▶ **Énoncé de l'exercice**: Recopiez à l'identique le passage de la présentation du numéro spécial Canada qui commence aux mots « N° 165 – 2020/4 » et s'arrête après les mots « ou conseils scolaires. ».

▶ **Extrait de page**:
.....
La revue Administration et éducation À paraître

 

N° 165 – 2020/4 – mars 2020

Spécial Canada

Deuxième plus grand pays du monde en superficie, traversé par les cultures différentes de ses dix provinces et de ses trois territoires, en charge des problèmes spécifiques des autochtones – dont les First Nations , le Canada présente autant de systèmes éducatifs distincts, qui possèdent chacun une dynamique et des principes d’organisation spécifiques et des modes de régulation qui combinent un pilotage sur quatre niveaux, du fédéral à l’établissement en passant par la province et les commissions ou conseils scolaires.

Dans le même temps il accueille, par tradition, de nombreux immigrants d’origine très variée.
.....
▶ **Extraits de données**:
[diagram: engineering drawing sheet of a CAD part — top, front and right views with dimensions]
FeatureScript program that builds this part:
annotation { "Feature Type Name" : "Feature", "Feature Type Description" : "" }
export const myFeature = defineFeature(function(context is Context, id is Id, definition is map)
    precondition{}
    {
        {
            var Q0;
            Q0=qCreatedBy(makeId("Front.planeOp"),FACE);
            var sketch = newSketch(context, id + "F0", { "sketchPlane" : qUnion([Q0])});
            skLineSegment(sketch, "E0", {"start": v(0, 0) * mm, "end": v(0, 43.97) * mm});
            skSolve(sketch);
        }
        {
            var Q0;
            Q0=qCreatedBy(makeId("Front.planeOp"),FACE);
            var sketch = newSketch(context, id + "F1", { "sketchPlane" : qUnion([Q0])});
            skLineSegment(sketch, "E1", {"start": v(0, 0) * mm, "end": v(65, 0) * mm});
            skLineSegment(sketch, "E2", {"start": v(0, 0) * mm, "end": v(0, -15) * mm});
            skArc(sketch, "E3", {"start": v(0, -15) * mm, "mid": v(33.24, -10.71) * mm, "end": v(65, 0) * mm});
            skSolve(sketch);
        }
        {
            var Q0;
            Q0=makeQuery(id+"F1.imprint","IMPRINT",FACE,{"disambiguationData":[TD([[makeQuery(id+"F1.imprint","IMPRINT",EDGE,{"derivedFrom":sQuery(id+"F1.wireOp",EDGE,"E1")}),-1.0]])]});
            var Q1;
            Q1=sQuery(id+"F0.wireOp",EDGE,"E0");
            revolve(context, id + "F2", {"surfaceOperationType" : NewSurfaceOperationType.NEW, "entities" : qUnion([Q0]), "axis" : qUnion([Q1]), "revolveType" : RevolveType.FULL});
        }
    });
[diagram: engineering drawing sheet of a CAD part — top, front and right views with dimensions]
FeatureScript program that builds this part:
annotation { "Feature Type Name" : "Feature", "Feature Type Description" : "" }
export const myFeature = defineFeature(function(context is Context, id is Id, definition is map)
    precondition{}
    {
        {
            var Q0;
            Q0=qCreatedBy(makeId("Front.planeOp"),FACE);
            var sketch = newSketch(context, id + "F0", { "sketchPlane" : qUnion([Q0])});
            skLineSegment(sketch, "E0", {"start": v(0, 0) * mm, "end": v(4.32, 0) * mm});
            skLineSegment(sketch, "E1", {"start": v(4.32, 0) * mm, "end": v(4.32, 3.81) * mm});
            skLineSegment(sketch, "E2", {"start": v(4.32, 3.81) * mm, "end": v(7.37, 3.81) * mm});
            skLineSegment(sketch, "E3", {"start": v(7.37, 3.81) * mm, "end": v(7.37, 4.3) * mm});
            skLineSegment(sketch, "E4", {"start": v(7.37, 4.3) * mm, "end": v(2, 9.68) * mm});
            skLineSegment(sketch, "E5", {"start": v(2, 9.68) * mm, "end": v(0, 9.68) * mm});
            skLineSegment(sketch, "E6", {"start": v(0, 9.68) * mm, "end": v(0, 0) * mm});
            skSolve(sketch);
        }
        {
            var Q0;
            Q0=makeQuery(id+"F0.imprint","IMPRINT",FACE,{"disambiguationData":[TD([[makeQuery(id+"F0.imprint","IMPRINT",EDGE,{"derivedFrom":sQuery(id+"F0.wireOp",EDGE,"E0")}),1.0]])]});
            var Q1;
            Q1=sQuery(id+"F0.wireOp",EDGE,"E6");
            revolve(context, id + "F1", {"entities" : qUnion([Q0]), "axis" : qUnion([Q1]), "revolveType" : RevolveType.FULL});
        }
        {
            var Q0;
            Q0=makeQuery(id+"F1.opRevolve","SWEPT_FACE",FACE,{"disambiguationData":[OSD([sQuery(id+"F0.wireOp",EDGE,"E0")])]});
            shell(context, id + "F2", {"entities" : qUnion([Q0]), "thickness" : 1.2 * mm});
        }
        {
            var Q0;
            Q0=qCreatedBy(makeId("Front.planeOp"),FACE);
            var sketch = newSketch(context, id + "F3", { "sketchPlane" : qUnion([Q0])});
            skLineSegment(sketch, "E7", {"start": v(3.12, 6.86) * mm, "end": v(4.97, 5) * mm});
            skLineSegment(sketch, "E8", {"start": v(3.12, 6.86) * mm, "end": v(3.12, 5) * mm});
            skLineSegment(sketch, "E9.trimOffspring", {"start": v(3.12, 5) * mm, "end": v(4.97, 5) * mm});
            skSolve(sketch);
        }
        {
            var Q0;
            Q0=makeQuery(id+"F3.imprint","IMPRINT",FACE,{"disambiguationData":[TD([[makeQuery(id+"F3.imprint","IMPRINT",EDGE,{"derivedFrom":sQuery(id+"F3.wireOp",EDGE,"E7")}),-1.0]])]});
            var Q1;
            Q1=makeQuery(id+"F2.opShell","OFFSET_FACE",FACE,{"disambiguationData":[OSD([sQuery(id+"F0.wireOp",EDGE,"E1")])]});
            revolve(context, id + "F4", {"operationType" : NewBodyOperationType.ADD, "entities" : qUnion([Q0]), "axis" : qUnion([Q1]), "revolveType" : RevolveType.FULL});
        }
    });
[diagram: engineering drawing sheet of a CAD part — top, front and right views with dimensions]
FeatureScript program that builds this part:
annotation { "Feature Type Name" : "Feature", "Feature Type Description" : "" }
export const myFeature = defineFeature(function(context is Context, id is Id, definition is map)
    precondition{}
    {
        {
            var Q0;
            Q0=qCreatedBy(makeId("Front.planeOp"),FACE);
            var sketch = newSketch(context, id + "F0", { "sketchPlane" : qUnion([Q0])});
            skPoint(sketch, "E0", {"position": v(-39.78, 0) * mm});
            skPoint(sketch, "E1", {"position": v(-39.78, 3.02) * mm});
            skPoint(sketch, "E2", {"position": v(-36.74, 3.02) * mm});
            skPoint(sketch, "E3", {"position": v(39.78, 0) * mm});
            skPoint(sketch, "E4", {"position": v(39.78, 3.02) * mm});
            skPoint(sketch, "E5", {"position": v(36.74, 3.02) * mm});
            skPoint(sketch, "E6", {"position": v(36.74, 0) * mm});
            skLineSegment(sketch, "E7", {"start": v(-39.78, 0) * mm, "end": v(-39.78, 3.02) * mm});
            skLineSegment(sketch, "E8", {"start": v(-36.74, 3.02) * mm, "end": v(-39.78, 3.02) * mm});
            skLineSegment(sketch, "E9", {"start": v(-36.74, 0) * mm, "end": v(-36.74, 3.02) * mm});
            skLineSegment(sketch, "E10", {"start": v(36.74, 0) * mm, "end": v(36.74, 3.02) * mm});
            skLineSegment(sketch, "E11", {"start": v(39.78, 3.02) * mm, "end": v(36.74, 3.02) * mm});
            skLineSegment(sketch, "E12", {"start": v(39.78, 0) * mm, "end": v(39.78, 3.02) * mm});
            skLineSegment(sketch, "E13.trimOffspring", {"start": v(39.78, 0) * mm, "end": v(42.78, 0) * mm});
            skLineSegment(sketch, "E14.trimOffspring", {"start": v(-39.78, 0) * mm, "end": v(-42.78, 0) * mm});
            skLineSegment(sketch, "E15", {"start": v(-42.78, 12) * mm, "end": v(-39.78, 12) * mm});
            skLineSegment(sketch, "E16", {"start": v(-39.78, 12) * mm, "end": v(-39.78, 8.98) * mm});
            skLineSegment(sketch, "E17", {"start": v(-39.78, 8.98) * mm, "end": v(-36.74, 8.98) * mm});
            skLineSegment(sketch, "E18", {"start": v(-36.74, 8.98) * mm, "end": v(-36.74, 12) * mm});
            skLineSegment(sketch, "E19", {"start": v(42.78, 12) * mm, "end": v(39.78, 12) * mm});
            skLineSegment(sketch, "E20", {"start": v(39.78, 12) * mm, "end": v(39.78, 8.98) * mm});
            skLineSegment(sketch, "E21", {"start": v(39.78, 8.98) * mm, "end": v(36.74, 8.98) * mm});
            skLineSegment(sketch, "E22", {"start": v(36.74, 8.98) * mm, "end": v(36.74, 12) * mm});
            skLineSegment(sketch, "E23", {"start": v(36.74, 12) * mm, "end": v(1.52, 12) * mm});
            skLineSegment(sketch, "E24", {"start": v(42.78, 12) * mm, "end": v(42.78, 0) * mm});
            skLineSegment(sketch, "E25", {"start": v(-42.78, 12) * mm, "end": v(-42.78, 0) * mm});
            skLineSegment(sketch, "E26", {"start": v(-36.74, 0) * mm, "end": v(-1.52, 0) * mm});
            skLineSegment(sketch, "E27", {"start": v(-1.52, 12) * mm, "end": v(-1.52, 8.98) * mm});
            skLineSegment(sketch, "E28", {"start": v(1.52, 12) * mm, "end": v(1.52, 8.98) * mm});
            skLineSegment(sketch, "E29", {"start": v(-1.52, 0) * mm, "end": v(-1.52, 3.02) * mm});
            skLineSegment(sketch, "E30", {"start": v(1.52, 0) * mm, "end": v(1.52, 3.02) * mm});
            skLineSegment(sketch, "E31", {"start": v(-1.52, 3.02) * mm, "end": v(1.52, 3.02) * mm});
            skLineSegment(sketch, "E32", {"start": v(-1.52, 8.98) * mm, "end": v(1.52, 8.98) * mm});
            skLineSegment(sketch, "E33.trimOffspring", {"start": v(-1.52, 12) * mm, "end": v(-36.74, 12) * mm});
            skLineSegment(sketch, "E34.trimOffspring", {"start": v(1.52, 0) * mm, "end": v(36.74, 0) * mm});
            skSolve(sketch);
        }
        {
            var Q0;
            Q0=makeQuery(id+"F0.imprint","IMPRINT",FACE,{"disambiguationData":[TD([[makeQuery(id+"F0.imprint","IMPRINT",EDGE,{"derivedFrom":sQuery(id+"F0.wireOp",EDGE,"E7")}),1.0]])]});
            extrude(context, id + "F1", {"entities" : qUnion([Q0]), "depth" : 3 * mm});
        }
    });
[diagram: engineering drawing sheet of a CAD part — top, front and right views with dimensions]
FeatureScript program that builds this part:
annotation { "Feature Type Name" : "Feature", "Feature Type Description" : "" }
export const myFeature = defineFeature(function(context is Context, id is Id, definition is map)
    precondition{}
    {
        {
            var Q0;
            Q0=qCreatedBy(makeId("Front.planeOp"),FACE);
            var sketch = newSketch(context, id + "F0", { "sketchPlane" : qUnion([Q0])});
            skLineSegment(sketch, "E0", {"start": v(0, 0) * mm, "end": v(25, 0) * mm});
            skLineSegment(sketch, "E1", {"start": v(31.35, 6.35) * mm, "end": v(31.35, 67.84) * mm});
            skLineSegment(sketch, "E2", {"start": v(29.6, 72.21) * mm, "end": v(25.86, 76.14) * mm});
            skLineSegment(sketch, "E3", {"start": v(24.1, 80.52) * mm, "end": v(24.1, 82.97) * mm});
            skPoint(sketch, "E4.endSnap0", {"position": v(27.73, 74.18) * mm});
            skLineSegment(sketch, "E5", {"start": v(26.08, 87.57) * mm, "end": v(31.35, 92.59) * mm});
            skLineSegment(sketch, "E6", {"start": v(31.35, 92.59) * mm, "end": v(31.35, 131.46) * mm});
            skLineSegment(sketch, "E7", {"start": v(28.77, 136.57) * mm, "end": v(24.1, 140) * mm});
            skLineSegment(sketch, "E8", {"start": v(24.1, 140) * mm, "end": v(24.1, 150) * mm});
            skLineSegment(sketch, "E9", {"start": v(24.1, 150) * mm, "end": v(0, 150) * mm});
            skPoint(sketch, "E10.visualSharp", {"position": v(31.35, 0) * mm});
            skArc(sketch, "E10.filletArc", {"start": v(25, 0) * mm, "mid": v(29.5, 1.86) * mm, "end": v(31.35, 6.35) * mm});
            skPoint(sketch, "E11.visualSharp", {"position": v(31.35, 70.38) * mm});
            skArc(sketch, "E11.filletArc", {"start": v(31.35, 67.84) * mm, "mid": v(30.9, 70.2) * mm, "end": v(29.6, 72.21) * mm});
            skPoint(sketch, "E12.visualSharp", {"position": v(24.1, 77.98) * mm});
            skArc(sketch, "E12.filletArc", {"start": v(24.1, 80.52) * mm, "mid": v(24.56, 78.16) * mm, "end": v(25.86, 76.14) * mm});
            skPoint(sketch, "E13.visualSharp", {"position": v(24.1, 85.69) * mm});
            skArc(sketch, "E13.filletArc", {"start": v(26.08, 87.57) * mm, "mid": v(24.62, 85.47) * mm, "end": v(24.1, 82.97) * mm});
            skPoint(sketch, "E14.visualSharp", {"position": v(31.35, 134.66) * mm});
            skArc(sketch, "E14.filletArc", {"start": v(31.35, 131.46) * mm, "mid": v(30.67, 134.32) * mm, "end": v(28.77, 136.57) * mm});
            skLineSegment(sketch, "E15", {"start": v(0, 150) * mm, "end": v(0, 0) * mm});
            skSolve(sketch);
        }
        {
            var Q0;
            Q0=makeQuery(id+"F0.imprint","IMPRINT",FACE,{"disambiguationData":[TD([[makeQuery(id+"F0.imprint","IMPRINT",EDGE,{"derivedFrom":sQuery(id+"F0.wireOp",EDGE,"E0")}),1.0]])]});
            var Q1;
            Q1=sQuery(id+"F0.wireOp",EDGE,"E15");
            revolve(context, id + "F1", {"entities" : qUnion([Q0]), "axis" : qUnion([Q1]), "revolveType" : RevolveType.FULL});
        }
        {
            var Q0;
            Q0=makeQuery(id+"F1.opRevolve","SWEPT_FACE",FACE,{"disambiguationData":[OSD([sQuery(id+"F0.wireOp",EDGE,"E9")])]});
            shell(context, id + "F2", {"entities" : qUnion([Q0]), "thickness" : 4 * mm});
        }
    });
.....
▶ **Solution proposée**:
N° 165 – 2020/4 – mars 2020

Spécial Canada

Deuxième plus grand pays du monde en superficie, traversé par les cultures différentes de ses dix provinces et de ses trois territoires, en charge des problèmes spécifiques des autochtones – dont les First Nations , le Canada présente autant de systèmes éducatifs distincts, qui possèdent chacun une dynamique et des principes d’organisation spécifiques et des modes de régulation qui combinent un pilotage sur quatre niveaux, du fédéral à l’établissement en passant par la province et les commissions ou conseils scolaires.